Wednesday, October 26, 2011

'Til Death

Until lately, I never realized how much I am affected by "divorce culture" for lack of a better term.  My parents, grandparents, and stories of great-grandparents have a history of loving or at least constant marriages.  A few months ago I repeated that fateful line "til death do we part," the same line that I have heard so often, believing and trusting, and rarely actually see in the wider world that surrounds me and my marriage.

It's not that everyone I know is divorced--quite the opposite in fact.  But I know very few who are not in some way affected.
For the sake of my particular discussion, let's say that this pervasive presence of divorce comes from a cultural "attitude" that only seems to be growing.  I have spent my whole life hearing divorce, and even this attitude, preached against from the pulpit.  However, I rarely noticed the implications of this "attitude" in even my own thinking until my own recent vows.  I have watched my friends and family members pledge their lives to another for a number of years, but I don't remember hearing one of them utter a word about a vague and creeping sense of voluntary entrapment that I occasionally struggled (and still fight) with.

Please don't misunderstand me.  I would not part with my Ben for all the chocolate and coffee in the world, or even for a paying job.  But there is a mentality of flippancy that has secret power to inundate even the most moral lives and marriages (which I certainly do not claim for myself) unless we are intentional about noticing its impact.

Recently I have come across some powerful and touching articles.  One described a military widow who requested to sleep next to her husband's coffin for one last night rather than leave him truly alone.  Another was the story of a couple in their 80s who died holding hands in a hospital and were buried in a custom-built double-coffin, not even to be parted by death.  Yet another essay described a man who wrote a letter of faithfulness to his wife, dead two years. 

The problem: these articles are tweeted and shared on facebook maybe because they are encouraging but also because they are anomalies.  Today's "norm" is not life-long love and commitment beyond death.  Today's "til death do we part" seems to be until the roses die and one can afford another dress.

Yes, I exaggerate.  But I recently read another article about a man's life that mentioned his marriages in passing.  This article's main focus was his success as a published writer late in life, but his background of lauded artistic dissatisfaction included two marriages that each lasted less than one year.  Still being in what is probably considered the "honeymoon phase" myself, I might have found these short marriages incomprehensible if not for the cold and trivial statements as historic fact.
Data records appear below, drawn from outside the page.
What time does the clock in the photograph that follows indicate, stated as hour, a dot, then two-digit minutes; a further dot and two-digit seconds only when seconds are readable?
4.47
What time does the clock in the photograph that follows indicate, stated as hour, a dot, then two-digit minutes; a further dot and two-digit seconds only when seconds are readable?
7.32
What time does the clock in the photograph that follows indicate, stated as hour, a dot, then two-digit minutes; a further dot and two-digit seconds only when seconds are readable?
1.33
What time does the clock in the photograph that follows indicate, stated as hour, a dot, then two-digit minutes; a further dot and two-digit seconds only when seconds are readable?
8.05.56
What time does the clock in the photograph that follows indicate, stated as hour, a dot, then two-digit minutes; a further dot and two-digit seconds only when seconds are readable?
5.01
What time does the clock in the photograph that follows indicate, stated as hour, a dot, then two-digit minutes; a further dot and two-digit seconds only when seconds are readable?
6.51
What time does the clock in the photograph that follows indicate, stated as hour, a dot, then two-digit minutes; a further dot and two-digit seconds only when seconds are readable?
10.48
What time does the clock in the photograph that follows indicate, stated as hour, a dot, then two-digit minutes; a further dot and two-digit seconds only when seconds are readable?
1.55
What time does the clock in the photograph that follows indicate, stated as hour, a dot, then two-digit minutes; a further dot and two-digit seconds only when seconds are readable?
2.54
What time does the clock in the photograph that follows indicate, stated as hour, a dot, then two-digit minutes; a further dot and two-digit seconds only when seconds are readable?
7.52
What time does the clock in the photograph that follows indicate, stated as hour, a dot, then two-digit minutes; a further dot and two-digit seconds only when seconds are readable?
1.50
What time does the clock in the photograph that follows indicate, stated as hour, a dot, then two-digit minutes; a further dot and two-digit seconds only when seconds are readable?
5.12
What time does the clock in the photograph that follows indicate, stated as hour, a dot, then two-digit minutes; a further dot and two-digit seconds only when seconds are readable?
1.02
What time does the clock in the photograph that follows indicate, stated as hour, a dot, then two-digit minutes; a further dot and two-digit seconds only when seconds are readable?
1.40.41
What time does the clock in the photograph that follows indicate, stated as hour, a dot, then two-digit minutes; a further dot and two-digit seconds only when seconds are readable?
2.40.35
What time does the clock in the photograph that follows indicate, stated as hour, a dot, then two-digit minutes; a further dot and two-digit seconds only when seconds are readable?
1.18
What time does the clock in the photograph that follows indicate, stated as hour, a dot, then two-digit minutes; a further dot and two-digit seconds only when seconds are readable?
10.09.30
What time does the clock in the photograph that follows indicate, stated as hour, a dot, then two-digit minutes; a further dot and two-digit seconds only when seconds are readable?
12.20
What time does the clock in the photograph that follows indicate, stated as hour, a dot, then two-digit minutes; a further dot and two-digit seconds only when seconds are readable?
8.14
But if you have continued with me this far, we are probably both finding that I digress.  I believe I was saying that this attitude of divorce has affected my view of my own marriage on a surprising and disturbing level.  It seems that when I allow my thoughts to dwell too closely on the thought of "life" rather than "tomorrow" in terms of marriage, I sometimes find the deeper and usually repressed recesses of my mind paralyzed by fear.  I find that I am not left unscarred by a culture that says to date, love, and marry only one man is the exception and not the rule.  When I imagine "til death" my mind hits a mental wall and my thoughts scuttle back to the leftovers in the freezer or who needs the car tomorrow.  I admittedly struggle to imagine my marriage in old age, or even with children.  I can usually manage to envision our next move, and I can almost make it to thinking of married and in grad school, but to think in two unbroken lines braided together for years upon years is beyond my powers of cognizance.

But don't think, please, that I am dissatisfied or even lack an encouraging stability in the future of my marriage and my love.  It is something I have heard often and is one of those truths that is dismissed until it is lived: take marriage, like everything else, one week, one day, one hour at a time.  "Do not worry about tomorrow, for tomorrow will worry about itself.  Each day has enough trouble of it's own" (Matt. 6:34).

So break out those leftovers and make sure there's enough for two.  Finish that grocery list for your next week of sustenance.  Order next month's Netflix.  Look for that next apartment.  Buy furniture.  Take a walk and talk about your life for the next 24 hours because until death do we part, tomorrow together is what we can count on.